Work task ::
From the data below, return only the lines from the one with "Figure 2. CNN" through the one with "FIGURE 2 | Percent", exact and inclusive, with pictures left out.

Records for this task ::
============
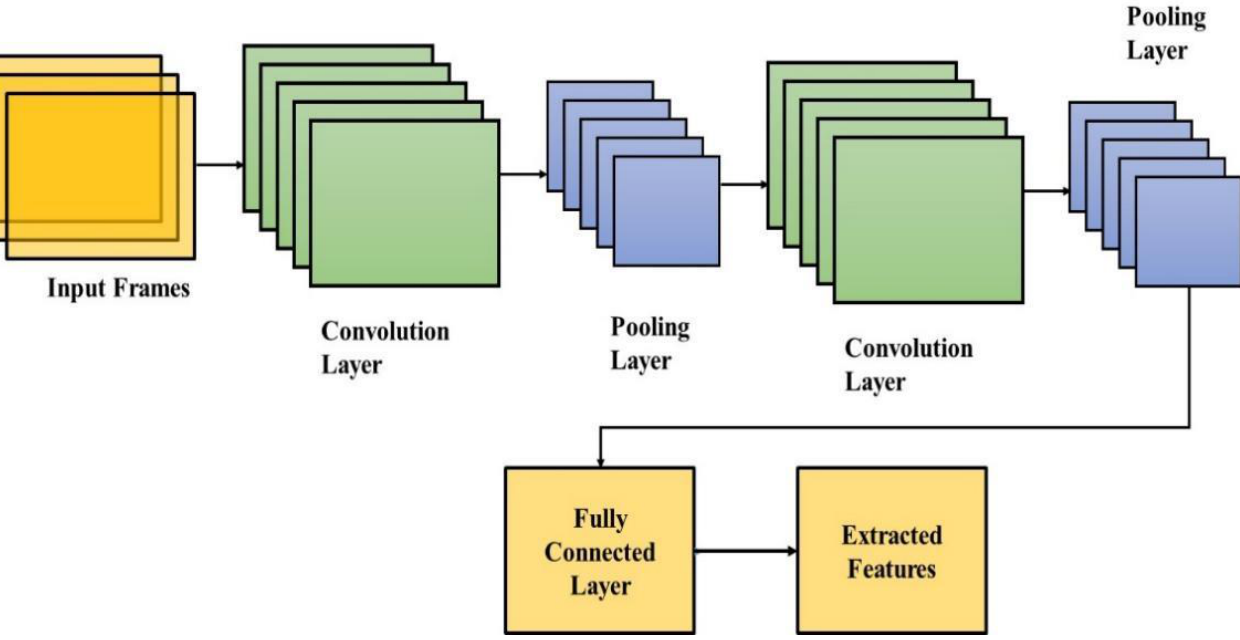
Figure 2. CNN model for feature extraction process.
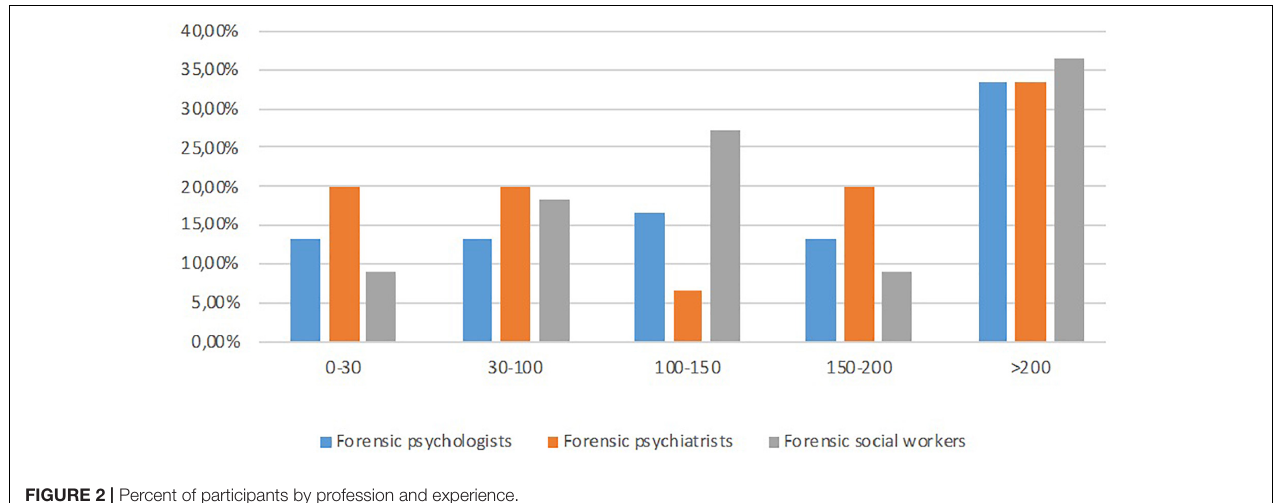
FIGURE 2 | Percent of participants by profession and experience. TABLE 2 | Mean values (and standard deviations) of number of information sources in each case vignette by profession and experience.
============
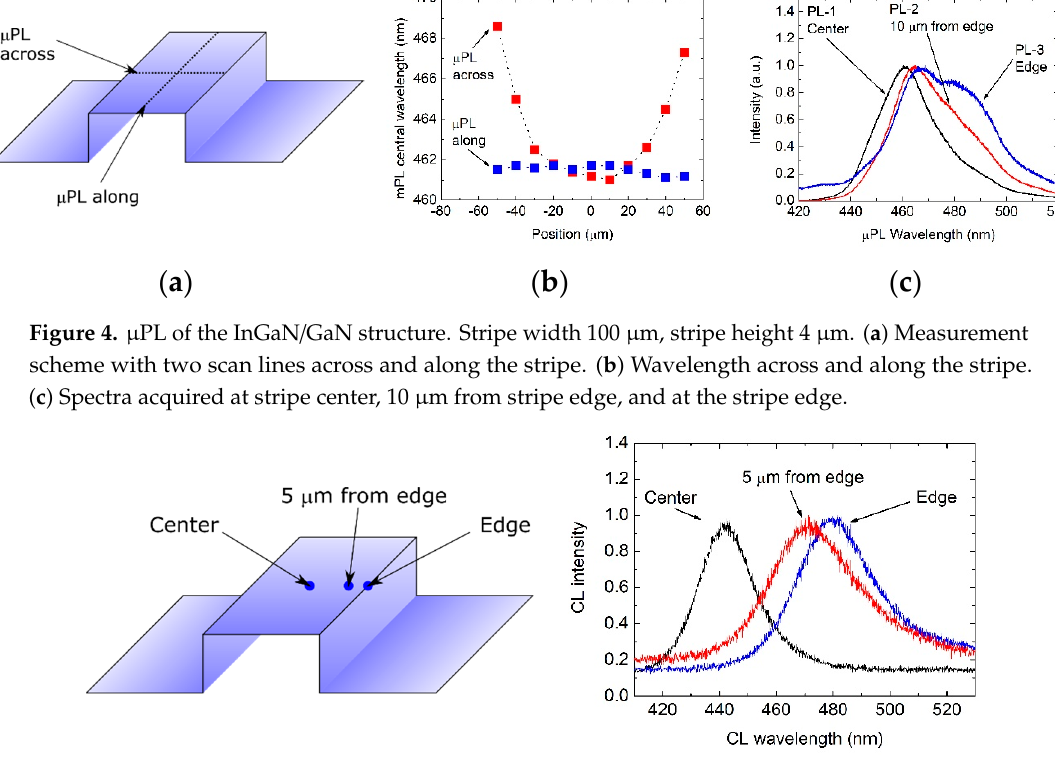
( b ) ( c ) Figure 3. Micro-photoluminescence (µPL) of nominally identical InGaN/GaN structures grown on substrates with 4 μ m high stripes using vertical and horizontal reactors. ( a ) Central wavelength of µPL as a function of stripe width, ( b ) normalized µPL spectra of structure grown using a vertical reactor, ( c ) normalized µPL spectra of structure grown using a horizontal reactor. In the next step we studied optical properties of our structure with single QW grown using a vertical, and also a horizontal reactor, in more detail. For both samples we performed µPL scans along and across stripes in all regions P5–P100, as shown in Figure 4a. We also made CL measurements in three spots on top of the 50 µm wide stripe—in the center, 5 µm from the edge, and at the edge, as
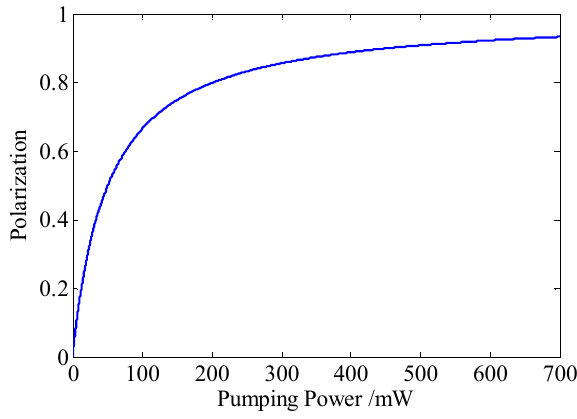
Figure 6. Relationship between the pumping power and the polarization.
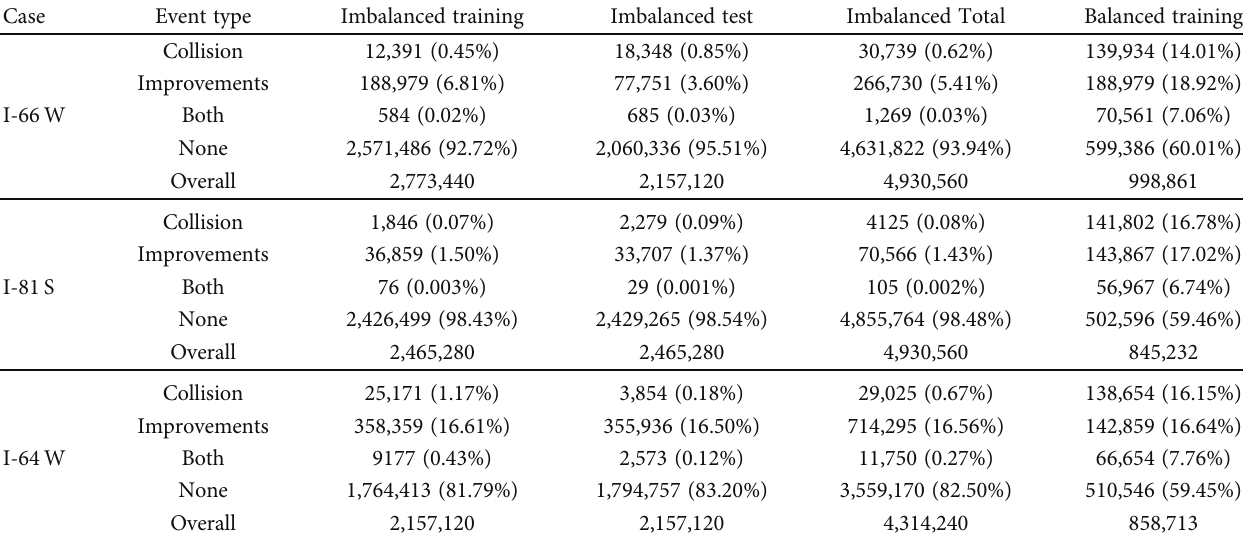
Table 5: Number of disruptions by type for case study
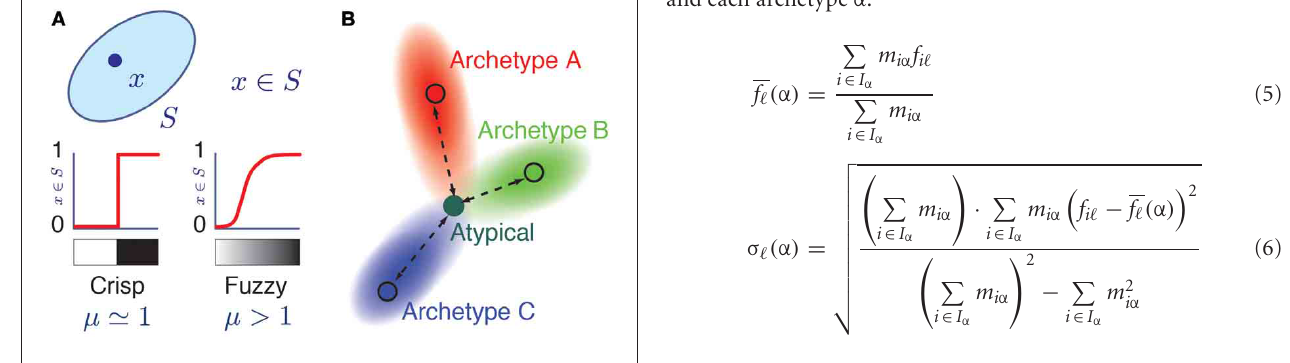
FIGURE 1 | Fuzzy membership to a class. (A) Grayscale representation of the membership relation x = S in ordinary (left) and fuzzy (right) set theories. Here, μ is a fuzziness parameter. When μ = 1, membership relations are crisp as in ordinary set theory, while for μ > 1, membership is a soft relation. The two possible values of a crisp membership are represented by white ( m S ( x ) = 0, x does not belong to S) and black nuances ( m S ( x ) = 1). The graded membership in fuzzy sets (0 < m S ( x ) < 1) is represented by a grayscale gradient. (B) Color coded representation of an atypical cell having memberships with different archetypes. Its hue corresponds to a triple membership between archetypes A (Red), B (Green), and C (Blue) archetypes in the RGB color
============
Finished task ::
Figure 2. CNN model for feature extraction process.
FIGURE 2 | Percent of participants by profession and experience. TABLE 2 | Mean values (and standard deviations) of number of information sources in each case vignette by profession and experience.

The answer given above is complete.